Journaliste en danger (JED) exprime sa révolte à la suite de ce terrible sinistre dont la conséquence la plus immédiate est de réduire au silence des médias qui donnaient bien l’impression de « déranger ». JED rappelle, à cet effet la teneur de sa dernière lettre ouverte adressée au Représentant spéciale de Secrétaire général des l’ONU en RDC, M William Lacy Swing. Dans cette lettre, JED exprimait ses appréhensions face à la situation d’extrême tension créée et entretenue autour de ces chaînes de télévision accusées de tous les maux depuis la proclamation des résultats du premier tour des présidentielles du 30 juillet.
Pour le moins, JED constate que la destruction de ces deux télévisions par les flammes fait suite à une série noire d’incidents qui ont affectés des médias depuis le début de l’année et pour lesquelles aucune enquête sérieuse n’a jamais été menée par le gouvernement en dehors des simples déclarations d’intension.
A titre d’exemples:
1. La Radio Sankuru Liberté, propriété de M. Joseph Olenghankoy, émettant à Lodja, territoire situé dans la Province du Kasaï Oriental, a été incendiée, au mois de janvier 2006, par des inconnus.

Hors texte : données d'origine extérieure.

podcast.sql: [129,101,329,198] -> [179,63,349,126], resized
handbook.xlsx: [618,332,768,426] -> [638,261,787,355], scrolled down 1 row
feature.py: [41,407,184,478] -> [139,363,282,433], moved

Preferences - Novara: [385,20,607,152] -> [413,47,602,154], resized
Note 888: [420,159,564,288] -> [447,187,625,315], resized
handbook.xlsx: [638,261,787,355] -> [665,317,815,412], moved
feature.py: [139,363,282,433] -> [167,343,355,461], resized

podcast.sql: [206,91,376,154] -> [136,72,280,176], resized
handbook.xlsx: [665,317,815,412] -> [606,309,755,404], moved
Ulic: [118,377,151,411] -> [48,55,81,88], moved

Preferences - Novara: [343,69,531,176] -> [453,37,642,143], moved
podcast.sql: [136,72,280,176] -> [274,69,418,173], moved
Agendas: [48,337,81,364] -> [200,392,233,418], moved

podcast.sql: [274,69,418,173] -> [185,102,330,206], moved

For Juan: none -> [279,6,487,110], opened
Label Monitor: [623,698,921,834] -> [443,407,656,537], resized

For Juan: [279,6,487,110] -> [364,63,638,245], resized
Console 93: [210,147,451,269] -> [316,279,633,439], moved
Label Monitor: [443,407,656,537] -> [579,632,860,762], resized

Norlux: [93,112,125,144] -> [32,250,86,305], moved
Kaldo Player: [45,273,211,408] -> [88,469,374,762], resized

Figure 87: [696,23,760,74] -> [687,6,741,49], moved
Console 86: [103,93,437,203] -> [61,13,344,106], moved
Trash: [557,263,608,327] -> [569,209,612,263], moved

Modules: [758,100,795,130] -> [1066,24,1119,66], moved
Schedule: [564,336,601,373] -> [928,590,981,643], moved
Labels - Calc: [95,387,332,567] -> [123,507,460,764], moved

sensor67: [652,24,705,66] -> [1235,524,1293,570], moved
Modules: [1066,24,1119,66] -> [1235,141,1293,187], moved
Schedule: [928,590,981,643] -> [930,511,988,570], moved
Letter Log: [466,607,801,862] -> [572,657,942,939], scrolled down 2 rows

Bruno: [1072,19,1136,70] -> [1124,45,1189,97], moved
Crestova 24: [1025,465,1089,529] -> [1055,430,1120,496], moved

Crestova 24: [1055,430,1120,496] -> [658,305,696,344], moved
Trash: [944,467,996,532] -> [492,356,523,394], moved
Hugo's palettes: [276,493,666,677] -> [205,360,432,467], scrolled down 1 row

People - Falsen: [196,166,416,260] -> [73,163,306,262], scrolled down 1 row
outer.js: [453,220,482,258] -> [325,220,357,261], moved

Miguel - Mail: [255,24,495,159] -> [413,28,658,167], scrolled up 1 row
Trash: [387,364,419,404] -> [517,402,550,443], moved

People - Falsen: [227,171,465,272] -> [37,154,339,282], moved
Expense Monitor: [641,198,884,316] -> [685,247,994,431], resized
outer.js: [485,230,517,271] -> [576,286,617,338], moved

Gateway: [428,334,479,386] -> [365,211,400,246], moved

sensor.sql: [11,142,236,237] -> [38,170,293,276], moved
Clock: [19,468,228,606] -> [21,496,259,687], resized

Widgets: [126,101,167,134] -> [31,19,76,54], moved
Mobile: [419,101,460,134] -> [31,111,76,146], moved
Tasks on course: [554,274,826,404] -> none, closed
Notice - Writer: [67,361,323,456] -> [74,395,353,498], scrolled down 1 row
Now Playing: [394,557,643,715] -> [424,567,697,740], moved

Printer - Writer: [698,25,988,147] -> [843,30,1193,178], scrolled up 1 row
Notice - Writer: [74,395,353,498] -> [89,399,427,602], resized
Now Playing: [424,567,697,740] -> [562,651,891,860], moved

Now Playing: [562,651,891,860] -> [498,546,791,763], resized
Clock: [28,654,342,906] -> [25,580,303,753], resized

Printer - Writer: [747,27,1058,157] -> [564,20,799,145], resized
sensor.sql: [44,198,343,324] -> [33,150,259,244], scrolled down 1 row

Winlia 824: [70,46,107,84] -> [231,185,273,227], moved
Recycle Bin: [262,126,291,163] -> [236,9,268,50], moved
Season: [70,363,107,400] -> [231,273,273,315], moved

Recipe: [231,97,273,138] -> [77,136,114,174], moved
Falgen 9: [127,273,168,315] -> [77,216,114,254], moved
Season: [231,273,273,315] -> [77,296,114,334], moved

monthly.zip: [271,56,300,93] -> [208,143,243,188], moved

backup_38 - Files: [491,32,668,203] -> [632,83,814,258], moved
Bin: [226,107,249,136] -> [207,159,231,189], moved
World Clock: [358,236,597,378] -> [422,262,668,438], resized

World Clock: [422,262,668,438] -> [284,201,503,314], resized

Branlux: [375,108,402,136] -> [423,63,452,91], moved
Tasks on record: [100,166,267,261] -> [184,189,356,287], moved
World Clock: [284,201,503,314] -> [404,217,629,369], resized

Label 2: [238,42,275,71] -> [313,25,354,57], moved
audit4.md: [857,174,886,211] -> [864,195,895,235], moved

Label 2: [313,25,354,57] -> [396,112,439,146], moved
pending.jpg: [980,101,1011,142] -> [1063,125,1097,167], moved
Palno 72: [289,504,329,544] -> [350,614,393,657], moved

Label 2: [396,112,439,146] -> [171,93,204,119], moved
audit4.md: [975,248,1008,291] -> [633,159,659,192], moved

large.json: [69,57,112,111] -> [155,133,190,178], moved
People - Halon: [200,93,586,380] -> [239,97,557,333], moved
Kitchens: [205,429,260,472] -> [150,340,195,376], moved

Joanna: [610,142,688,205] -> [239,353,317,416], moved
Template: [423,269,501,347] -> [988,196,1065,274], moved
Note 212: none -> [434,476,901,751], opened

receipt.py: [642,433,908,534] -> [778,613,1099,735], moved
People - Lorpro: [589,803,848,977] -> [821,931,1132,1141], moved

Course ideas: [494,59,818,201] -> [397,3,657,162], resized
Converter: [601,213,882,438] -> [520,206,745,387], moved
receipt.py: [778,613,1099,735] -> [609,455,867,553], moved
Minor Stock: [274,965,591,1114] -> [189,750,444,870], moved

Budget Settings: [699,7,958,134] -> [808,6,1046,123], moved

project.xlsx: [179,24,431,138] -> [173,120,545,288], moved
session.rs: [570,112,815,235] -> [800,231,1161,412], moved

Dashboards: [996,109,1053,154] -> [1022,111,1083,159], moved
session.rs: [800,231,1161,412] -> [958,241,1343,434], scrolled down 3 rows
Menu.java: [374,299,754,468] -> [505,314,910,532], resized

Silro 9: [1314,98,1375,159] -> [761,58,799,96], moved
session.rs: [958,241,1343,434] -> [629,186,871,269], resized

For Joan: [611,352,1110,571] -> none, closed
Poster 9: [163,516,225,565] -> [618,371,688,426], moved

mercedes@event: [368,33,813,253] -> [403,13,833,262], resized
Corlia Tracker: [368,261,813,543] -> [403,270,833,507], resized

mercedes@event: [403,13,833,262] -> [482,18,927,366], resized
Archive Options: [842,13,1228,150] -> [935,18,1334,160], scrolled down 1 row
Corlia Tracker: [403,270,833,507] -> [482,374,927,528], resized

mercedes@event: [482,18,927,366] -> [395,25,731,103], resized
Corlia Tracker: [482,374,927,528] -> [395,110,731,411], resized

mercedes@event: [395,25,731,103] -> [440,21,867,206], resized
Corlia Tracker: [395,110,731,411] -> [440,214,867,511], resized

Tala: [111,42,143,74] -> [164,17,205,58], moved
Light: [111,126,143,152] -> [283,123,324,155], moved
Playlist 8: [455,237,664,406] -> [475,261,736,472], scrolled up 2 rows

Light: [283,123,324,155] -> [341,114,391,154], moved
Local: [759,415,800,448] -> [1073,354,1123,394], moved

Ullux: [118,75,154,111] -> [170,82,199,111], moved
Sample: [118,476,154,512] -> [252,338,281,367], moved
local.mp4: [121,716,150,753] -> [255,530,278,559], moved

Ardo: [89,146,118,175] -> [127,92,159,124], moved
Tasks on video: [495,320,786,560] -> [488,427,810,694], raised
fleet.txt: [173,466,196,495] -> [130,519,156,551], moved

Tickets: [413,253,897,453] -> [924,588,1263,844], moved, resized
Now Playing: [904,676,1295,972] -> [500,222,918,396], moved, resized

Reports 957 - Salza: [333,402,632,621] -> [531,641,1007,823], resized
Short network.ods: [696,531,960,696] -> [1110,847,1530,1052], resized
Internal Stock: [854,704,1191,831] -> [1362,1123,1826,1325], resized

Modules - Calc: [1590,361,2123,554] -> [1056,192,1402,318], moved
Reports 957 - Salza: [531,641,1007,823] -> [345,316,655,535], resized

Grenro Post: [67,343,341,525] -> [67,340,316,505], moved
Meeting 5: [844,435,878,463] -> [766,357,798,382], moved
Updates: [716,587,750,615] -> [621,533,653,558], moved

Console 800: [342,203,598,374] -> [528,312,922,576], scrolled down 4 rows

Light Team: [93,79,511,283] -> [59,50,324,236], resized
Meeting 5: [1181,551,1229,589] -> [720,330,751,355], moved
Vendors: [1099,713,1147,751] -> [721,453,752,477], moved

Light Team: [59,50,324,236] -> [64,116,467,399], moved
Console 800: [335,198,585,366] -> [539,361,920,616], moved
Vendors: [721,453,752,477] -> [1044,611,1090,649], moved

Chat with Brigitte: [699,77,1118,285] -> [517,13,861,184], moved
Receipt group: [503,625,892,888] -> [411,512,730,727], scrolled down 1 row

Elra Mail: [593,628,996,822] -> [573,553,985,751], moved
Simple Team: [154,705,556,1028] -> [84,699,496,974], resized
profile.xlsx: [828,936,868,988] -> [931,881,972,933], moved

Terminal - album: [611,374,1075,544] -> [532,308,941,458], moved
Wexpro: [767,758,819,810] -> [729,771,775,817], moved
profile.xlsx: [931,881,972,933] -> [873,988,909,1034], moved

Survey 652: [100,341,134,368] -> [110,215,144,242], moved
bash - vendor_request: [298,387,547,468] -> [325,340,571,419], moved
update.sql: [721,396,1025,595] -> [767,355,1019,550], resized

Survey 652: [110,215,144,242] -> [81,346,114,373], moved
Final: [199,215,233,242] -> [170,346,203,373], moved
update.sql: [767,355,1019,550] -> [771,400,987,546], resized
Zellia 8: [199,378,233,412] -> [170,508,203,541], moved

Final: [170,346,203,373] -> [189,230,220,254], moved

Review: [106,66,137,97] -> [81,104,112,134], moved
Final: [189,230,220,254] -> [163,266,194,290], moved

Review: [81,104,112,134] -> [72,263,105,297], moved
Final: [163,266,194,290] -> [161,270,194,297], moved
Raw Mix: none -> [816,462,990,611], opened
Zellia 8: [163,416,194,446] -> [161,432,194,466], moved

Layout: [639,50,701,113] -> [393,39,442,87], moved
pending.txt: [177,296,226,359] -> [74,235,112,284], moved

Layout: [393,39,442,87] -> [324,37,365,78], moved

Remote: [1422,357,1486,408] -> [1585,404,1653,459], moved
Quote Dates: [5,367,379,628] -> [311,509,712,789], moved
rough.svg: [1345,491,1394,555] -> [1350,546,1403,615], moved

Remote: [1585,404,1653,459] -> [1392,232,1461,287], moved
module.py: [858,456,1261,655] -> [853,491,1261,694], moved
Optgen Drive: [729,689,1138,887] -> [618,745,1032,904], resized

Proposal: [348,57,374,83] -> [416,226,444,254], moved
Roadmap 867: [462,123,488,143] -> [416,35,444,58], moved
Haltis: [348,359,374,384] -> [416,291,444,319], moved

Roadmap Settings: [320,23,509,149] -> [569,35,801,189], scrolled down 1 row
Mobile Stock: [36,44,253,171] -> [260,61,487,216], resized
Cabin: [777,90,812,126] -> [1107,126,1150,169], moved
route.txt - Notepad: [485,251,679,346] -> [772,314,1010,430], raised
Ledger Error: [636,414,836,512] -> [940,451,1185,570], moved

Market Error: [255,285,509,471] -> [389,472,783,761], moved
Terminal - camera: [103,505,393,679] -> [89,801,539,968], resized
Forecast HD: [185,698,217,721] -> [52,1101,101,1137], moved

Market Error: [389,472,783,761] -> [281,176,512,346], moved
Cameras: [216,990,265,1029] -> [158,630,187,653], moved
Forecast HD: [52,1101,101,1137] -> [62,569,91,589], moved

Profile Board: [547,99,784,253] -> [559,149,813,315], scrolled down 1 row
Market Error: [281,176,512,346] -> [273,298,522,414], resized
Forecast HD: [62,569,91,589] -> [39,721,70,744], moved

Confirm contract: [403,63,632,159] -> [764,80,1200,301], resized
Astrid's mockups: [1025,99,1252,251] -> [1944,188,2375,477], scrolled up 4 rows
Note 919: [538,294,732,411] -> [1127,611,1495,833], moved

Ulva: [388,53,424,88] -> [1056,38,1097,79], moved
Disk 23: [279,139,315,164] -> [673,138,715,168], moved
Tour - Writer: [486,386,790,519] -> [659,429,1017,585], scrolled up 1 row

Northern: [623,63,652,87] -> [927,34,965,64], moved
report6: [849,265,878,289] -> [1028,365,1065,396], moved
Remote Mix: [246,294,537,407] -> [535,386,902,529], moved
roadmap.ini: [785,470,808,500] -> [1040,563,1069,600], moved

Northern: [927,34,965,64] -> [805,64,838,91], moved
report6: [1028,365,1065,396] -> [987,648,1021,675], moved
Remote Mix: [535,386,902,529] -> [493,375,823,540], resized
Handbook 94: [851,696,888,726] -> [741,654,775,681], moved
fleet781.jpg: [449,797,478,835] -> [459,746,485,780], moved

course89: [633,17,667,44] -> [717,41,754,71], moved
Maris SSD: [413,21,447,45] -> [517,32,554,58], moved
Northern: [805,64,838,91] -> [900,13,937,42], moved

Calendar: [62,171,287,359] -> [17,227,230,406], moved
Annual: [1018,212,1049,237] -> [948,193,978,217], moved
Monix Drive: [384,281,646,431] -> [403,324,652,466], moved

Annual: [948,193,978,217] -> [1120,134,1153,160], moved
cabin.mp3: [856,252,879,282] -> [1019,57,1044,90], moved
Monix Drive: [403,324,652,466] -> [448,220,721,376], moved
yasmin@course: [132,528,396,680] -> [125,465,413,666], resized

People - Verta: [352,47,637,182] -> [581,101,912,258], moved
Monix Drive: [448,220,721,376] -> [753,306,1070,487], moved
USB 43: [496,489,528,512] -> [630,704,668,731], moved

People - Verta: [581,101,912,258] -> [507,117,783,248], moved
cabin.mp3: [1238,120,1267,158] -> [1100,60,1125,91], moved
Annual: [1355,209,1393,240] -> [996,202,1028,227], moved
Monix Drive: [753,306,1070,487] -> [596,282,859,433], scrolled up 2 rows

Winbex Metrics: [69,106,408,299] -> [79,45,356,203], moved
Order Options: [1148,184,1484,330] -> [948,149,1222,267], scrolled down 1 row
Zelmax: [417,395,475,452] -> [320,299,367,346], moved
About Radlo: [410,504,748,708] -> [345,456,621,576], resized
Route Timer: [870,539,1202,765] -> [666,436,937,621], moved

2. Le siège de la RTMV (Radiotélévision Message de vie) à Binza/Pigeon, propriété de l’église Armée de Victoire, a été saccagé, lundi 22 mai 2006 vers 21h00 (heure locale), par une dizaine d’hommes en civil et fortement armés qui avaient débarqué à bord de trois jeeps de marque Prado. Ils ont saccagé l’émetteur télé, emporté la table de mixage vidéo/audio, un titreur, un ordinateur, le moniteur et des téléphones portables. Quatre techniciens trouvés sur place avaient été battus.
3. Le site abritant l’antenne relais de CCTV (Canal Congo Télévision) à Kisanga, bourgade située non loin de Lubumbashi, chef-lieu de la Province du Katanga, a été saboté, le 29 mars 2006, par des hommes armés, non autrement identifiés. Un technicien de maintenance de permanence cette nuit là a été retrouvé mort poignardé.
4. Des hommes en armes non autrement identifiés ont endommagé, dans la nuit du 15 au 16 avril 2006 à Butembo (2ème ville de la Province du Nord Kivu, située à 350 km de Goma, à l’Est de la RD Congo), les émetteurs de RTG@ (Radiotélévision Groupe l’Avenir, appartenant à un député proche du parti présidentiel), Digital Congo (propriété de la famille du Président Kabila) et la RTNC (Radiotélévision nationale Congolaise), chaîne publique.
5. Tujenge Kabambare, l’unique radio communautaire émettant à Kabambare, territoire situé à environ 450 km de Kindu, chef lieu de la Province du Maniema, a été saccagée et son directeur battu, mercredi 24 mai 2006, par des militaires agissant sur ordre d’un commandant bien connu de la place et qui s’était même vanté de « cette punition » contre un média qui le dérangeait.
Au regard de tous ces incidents et attaques contre les médias qui sont restés non seulement impunis mais aussi non élucidés, JED demande qu’enfin une enquête sérieuse, conjointe au gouvernement et à la MONUC (Mission des Nations Unies au Congo), soit diligentée, toutes affaires cessantes, afin de déterminer les causes ainsi que les responsabilités de ce coup dur porté contre des médias à quelques jours du début de la campagne électorale pour le deuxième tour des élections présidentielles.
JED demande que cessent toutes les menaces, les intimidations et la stigmatisation systématique des médias et journalistes, les mettant ainsi en situation de bouc émissaire des échecs politiques, et partant, des cibles privilégiées.
Enfin JED demande, conformément à la loi n° 96/002 du 22 juin 1996 portant modalités de l’exercice de la liberté de la presse en RDC, que soit libéré la radio et télévision nationale pour permettre l’accès équitable de tous à ces médias publics, surtout en cette période électorale.